Goal:
Recast the lines below as a Markdown table with the columns "No." and "Line," one row per line, skipping blank lines and leaving the pictures out.

## start

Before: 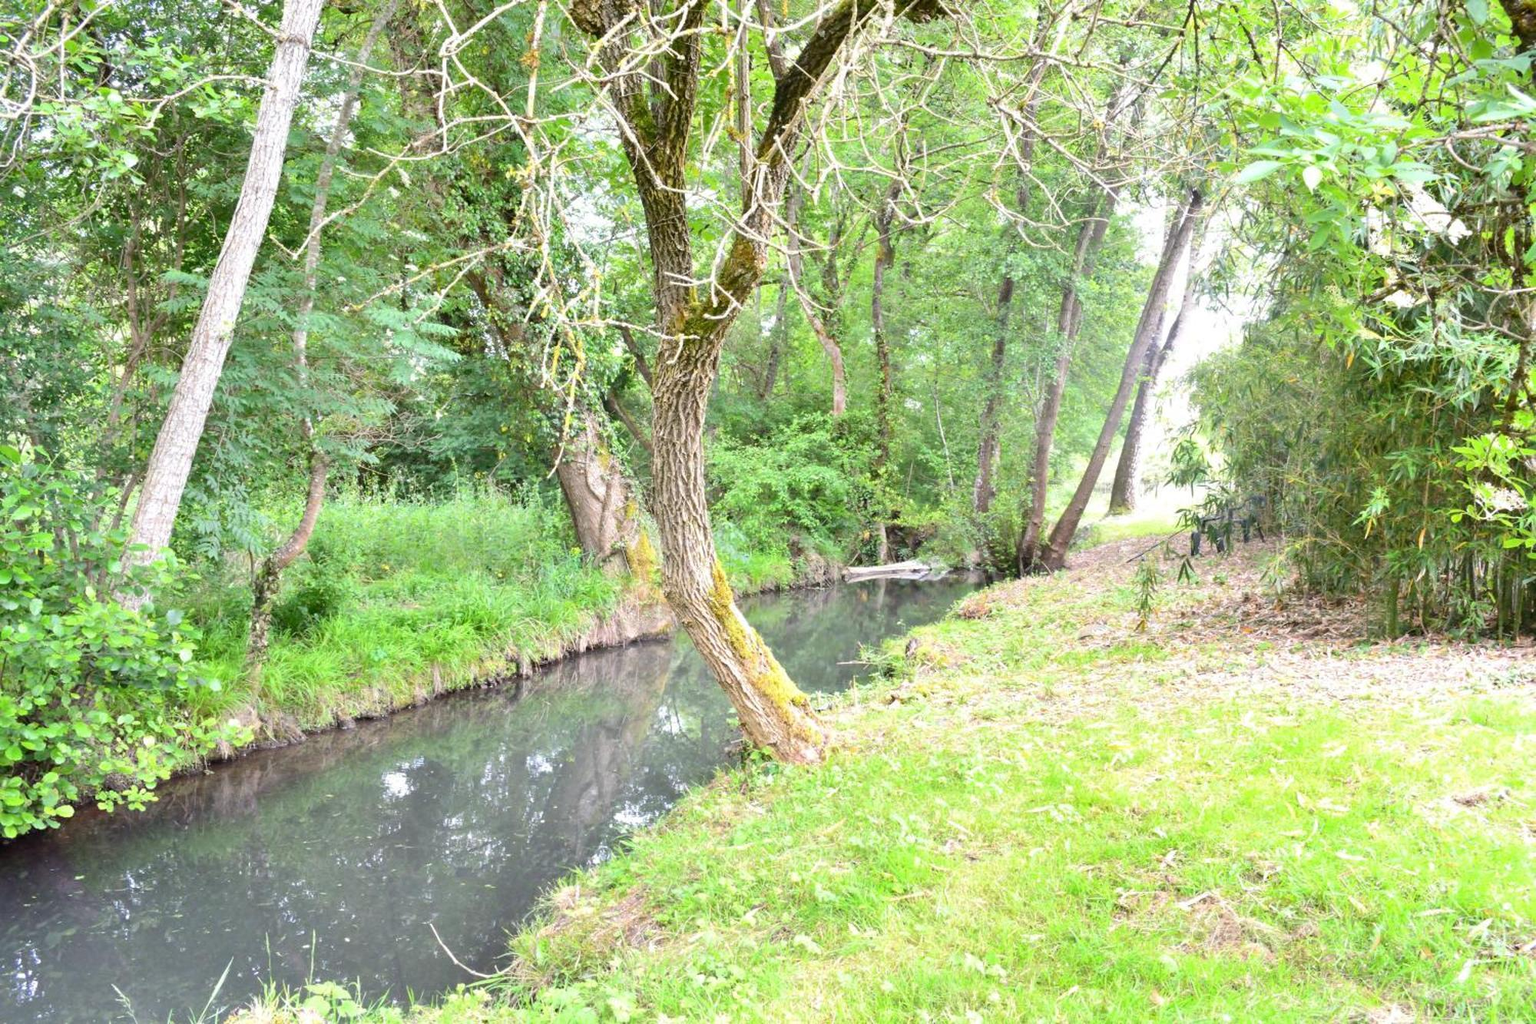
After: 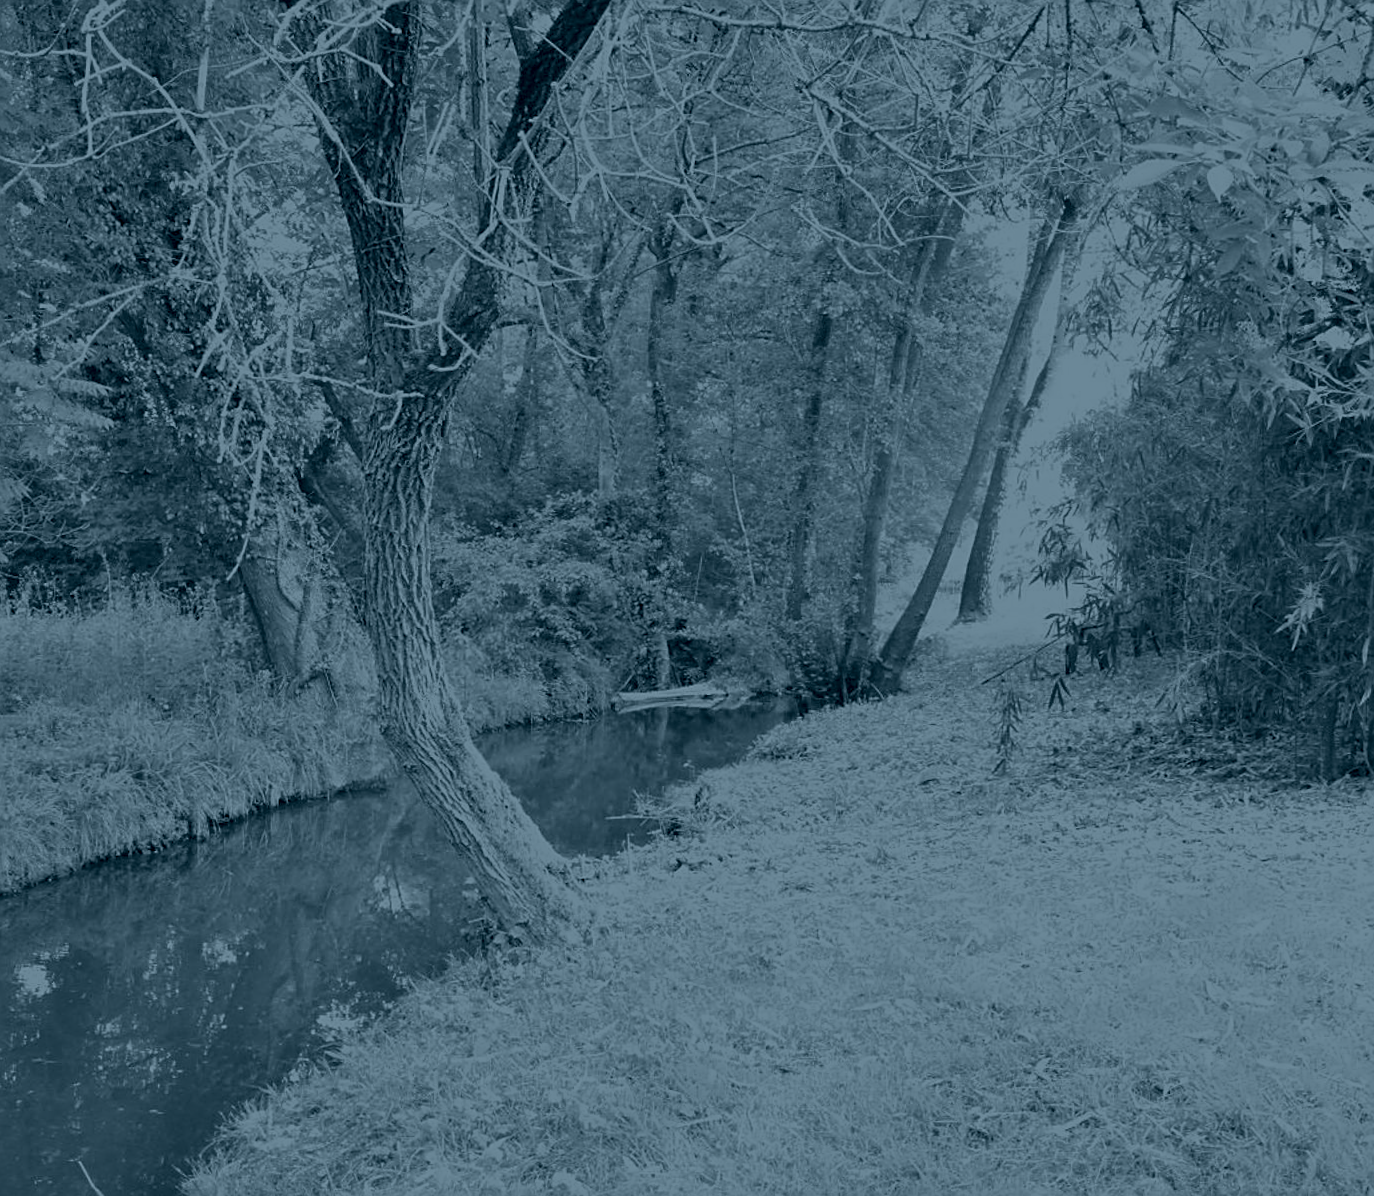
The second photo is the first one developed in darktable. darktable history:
rotate and perspective: rotation -0.45°, automatic cropping original format, crop left 0.008, crop right 0.992, crop top 0.012, crop bottom 0.988
sharpen: on, module defaults
colorize: hue 194.4°, saturation 29%, source mix 61.75%, lightness 3.98%, version 1
crop and rotate: left 24.034%, top 2.838%, right 6.406%, bottom 6.299%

## end

Complete answer:
| No. | Line |
|---|---|
| 1 | Before:  |
| 2 | After:  |
| 3 | The second photo is the first one developed in darktable. darktable history: |
| 4 | rotate and perspective: rotation -0.45°, automatic cropping original format, crop left 0.008, crop right 0.992, crop top 0.012, crop bottom 0.988 |
| 5 | sharpen: on, module defaults |
| 6 | colorize: hue 194.4°, saturation 29%, source mix 61.75%, lightness 3.98%, version 1 |
| 7 | crop and rotate: left 24.034%, top 2.838%, right 6.406%, bottom 6.299% |